Irisch Republikanische Solidarität








TC

NO TO ASSEMBLY SHAM




Sinn Fein has said it is not willing to take part in an Assembly
if there is no prospect of having an Executive up and running by
the summer.

Speaking to journalists in Dublin yesterday, ahead of a meeting
with Taoiseach Bertie Ahern and Government Ministers on Thursday,
Sinn Fein's chief negotiator Martin McGuinness said the two
governments should scrap the Assembly in the summer if Ian
Paisley's DUP are still refusing to agree to the election of the
first and deputy first ministers and the Executive.

Mr Ahern is expected to meet British prime minister Tony Blair in
Armagh on April 6th when they will publish the British and Irish
governments plans to reactivate the Assembly.

On Sunday, British Direct Ruler Peter Hain said the political
process was reaching "a crunch time".

Mr Hain said plans to "bridge the gap" between unionists who want
a "shadow" assembly stripped of powers and nationalists who
oppose this would be announced within weeks.

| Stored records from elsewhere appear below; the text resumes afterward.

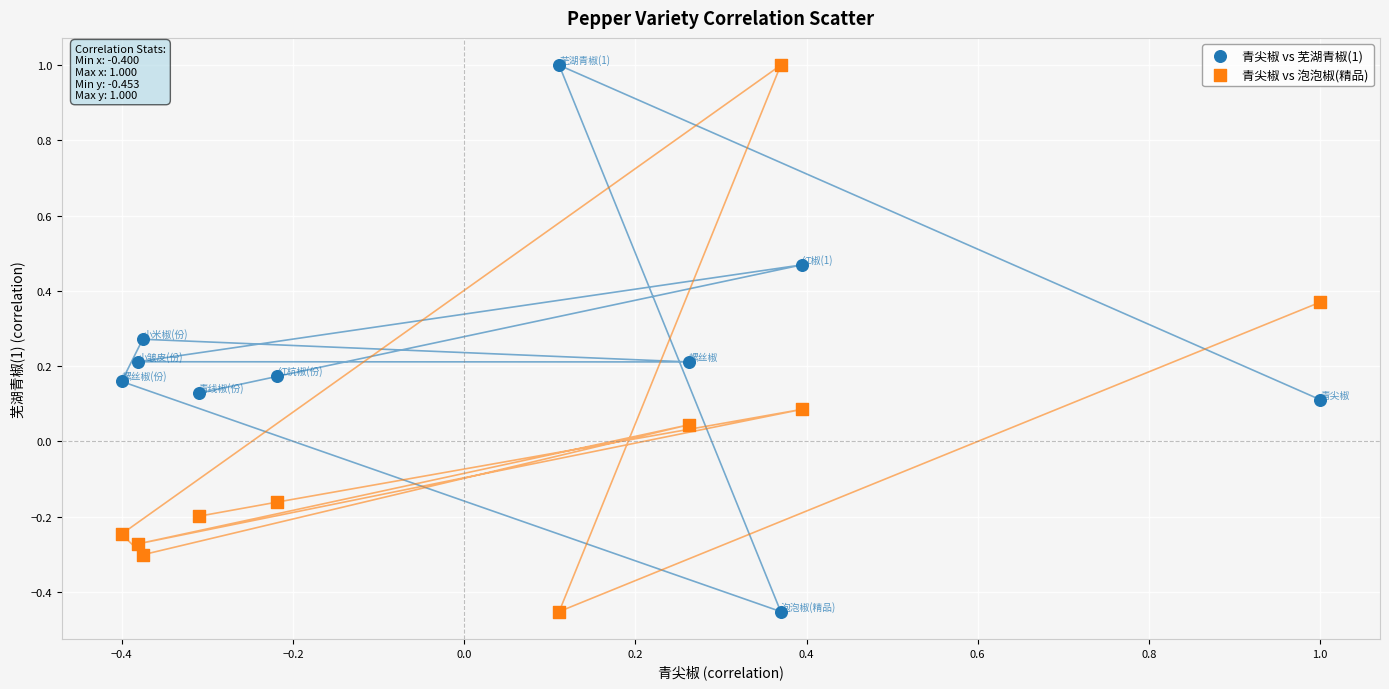

What are all the series names shown in the legend?

青尖椒 vs 芜湖青椒(1), 青尖椒 vs 泡泡椒(精品)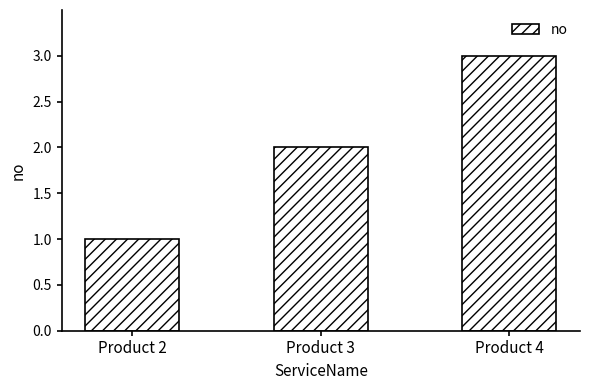

What is the approximate value at Product 4?

3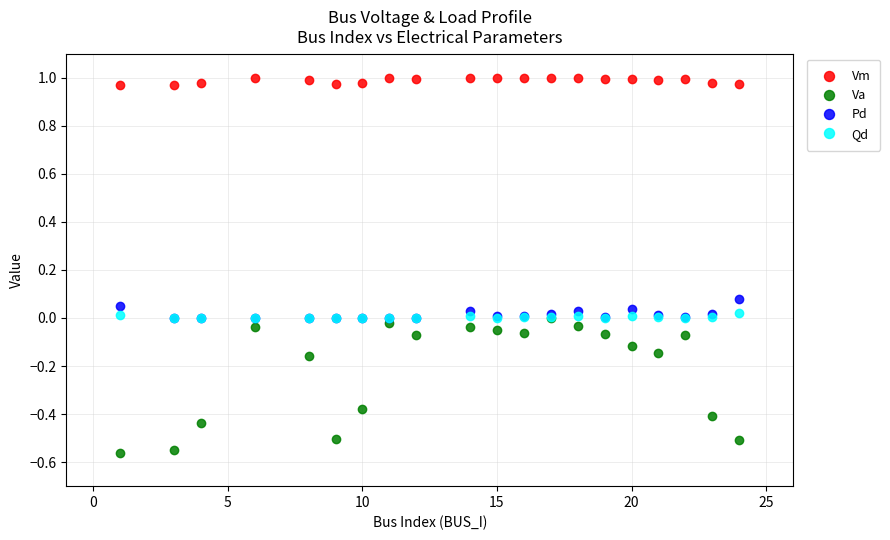

How many values in Qd are above zero?

12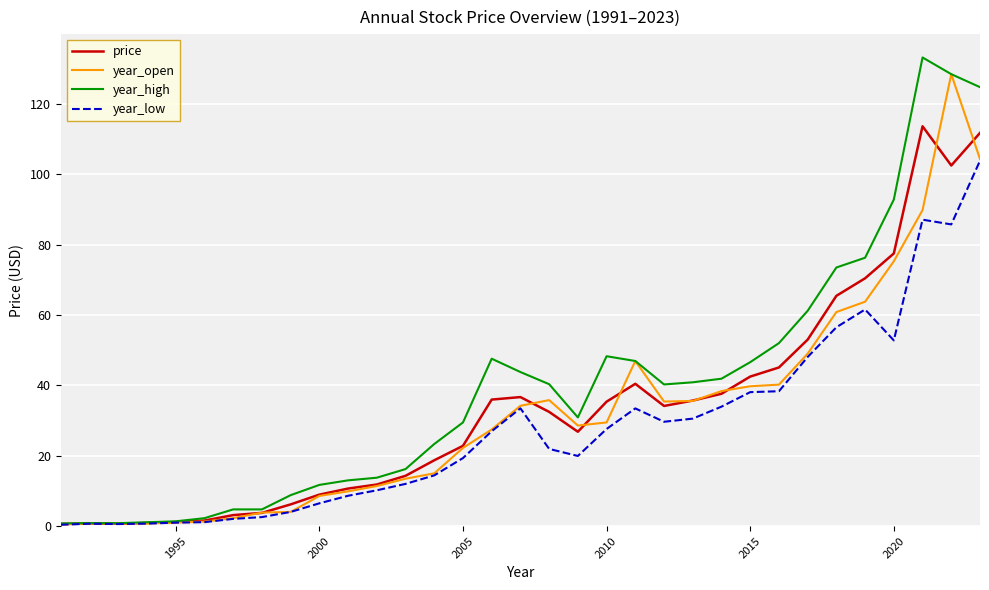

Which series has the largest total across all categories?

year_high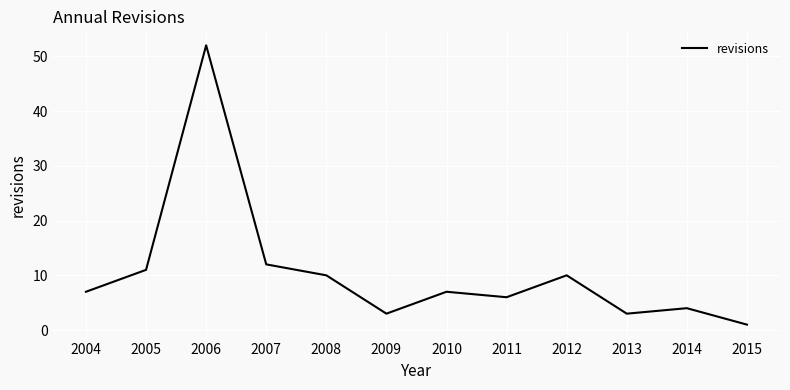

Where is the data nearest to the value 26?

2007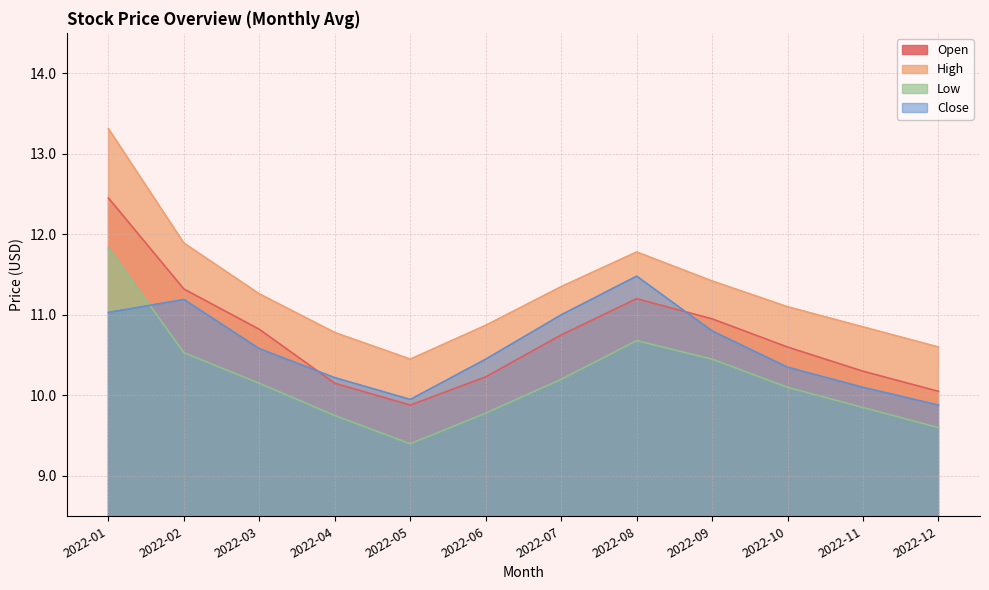

What is the difference between the maximum and minimum values in the Low series?

2.4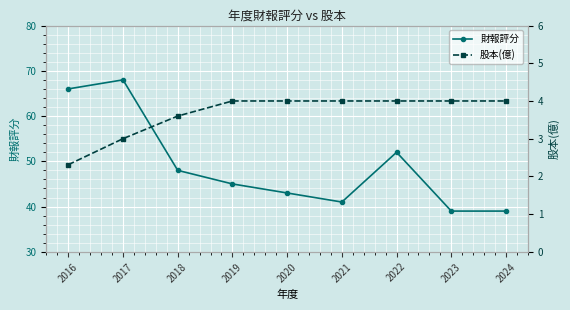

Count the number of categories in the chart.

9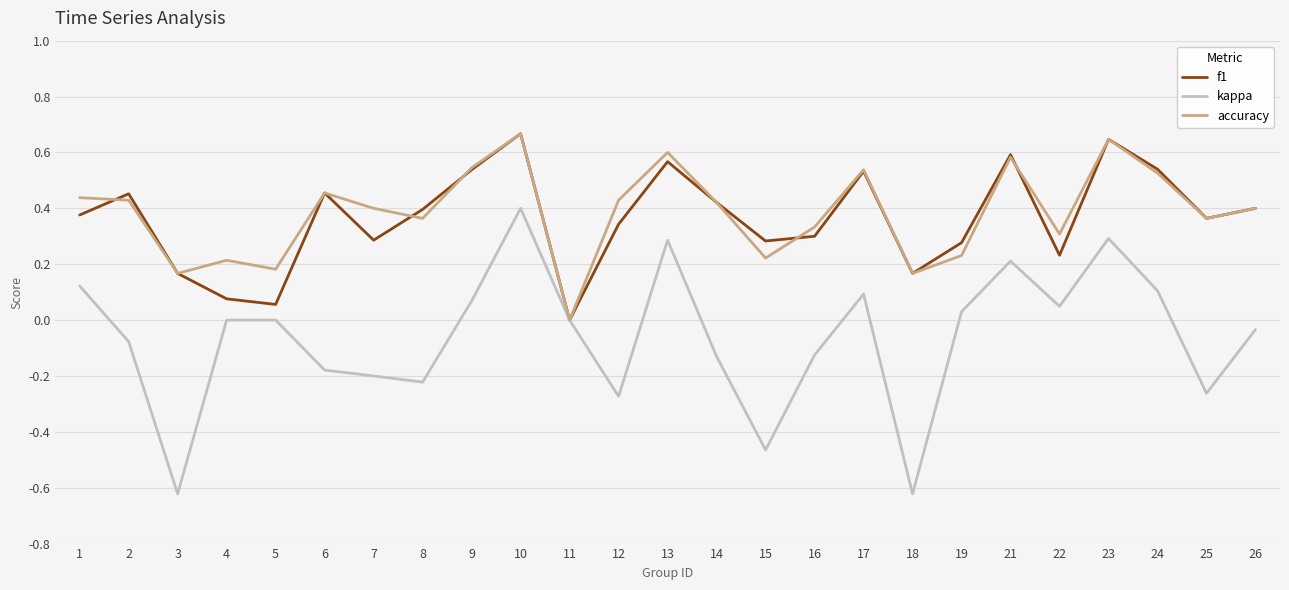

Which series has the widest spread of values?

kappa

He warned the gate "at the end of that bridge" would either "open
to devolved government" -- with powers being returned from London
to Belfast -- or close, meaning political allowances and salaries
would stop.

Reports indicate that the Assembly is to be brought back prior to
the summer to provide a sense of political progress ahead of the
combustible Protestant marching season. After six weeks, the
Assembly would be suspended in order to avoid a fresh election,
described this week by the British government as "a get-out
clause".

New legislation would the be introduced over the summer to lay
the framework for a committee-based forum, to meet at Stormont,
which would provide input for British Ministers and allow wages
to continue to be paid to northern politicians. It has also been
proposed that, in the event that no agreement is reached on
power-sharing, the forum would be scrapped.

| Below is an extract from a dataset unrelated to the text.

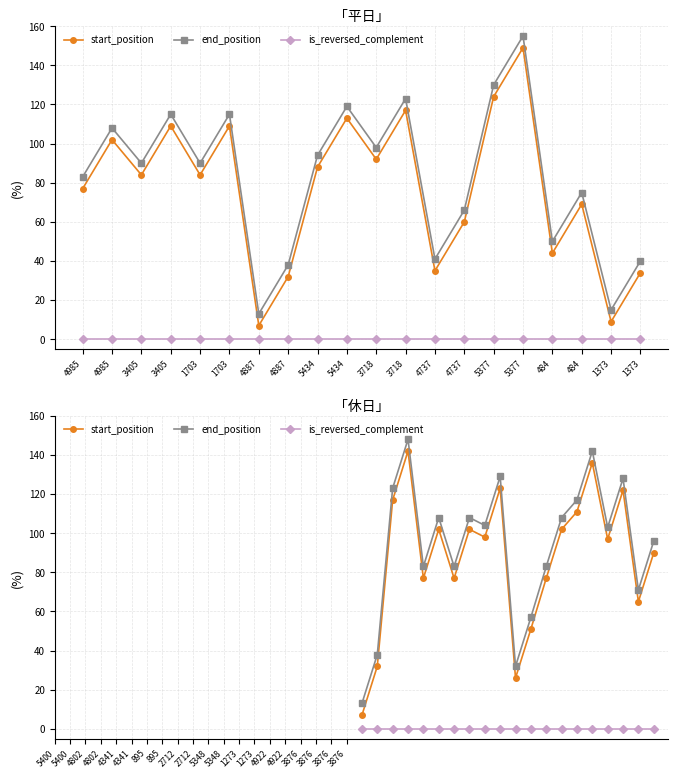

Rank the series by their maximum value, from lowest to highest.

is_reversed_complement, start_position, end_position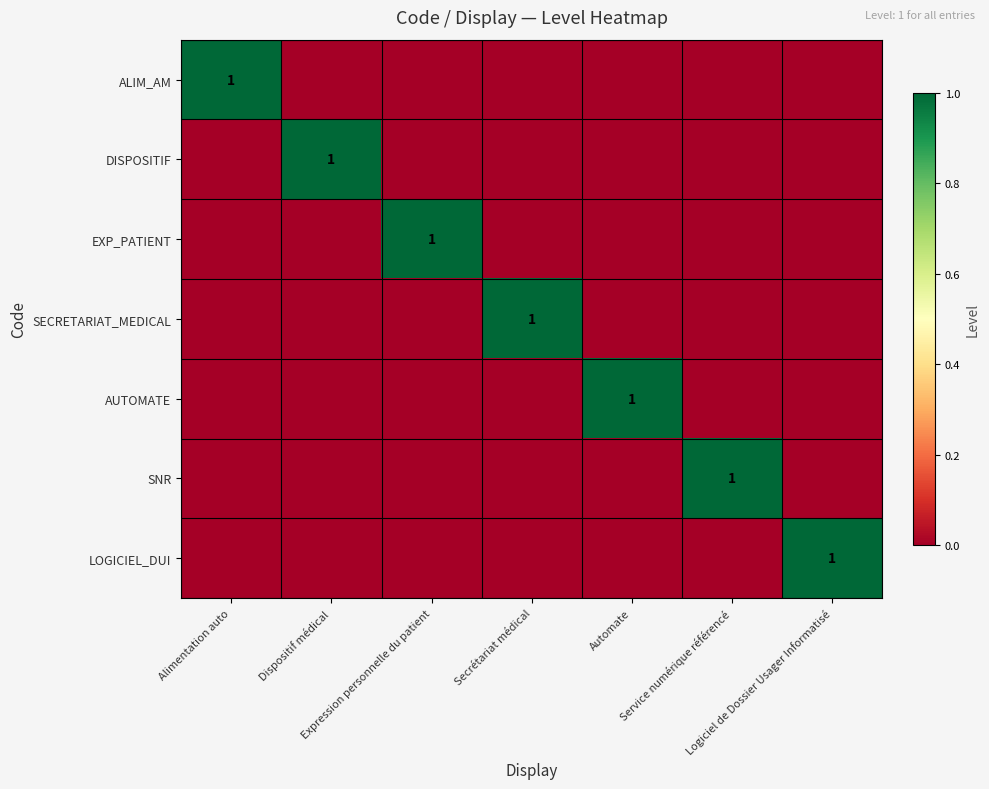

How many distinct data groups are displayed?

7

Yesterday Mr McGuinness reiterated Sinn Fein's opposition to such
a move in strong terms, saying he did not believe "there can be
any halfway house between a DUP 'no' position in the summer and a
DUP 'no' position in the autumn".

"The reality is that the DUP is now isolated in some never-never
land and the sooner the governments effectively tell, not just
the DUP but everybody else that the only way forward is the full
implementation of the Good Friday Agreement, the better," he
said.

His party's position was for the governments to reconvene the
Assembly before the summer, and "make the effort to elect the
first minister and the deputy first minister and the Executive".

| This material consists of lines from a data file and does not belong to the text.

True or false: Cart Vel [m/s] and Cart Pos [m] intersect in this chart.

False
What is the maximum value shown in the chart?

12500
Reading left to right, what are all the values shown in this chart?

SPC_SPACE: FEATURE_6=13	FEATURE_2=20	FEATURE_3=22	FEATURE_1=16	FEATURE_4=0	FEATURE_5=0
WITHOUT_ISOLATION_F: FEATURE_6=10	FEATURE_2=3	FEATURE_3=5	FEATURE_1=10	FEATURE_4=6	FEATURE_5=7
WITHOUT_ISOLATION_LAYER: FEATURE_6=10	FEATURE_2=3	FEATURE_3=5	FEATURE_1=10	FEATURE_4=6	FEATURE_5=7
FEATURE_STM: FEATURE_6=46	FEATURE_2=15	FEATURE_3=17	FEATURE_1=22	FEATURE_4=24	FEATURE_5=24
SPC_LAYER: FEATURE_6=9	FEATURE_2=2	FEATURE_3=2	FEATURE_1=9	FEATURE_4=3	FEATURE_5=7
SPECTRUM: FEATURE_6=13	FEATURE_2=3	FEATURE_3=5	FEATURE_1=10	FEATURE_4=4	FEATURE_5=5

"If the DUP are not prepared to play their part in all of that,
then the two governments should just get on with it. The Assembly
should effectively be abolished, the wages should be stopped and
the two governments should press on with the all-Ireland agenda."

"Let Ian Paisley explain that to the unionist people because we
know there are huge numbers of unionists in northern Ireland who
want to see these institutions up as quickly as possible."

He said Sinn Fein was prepared to examine the proposals the
governments would make next week, but indicated that if they were
similar to the proposals of a few weeks ago for the establishment
of a shadow Executive, they would be rejected.

"We will look at whatever the governments have put forward but
there's no sort of sensible reason for coming forward with a
repackaged proposal from the one that you saw and that's been
rejected a few weeks ago. So we're not for a shadow Assembly
simply because it's not going to work," said Mr McGuinness.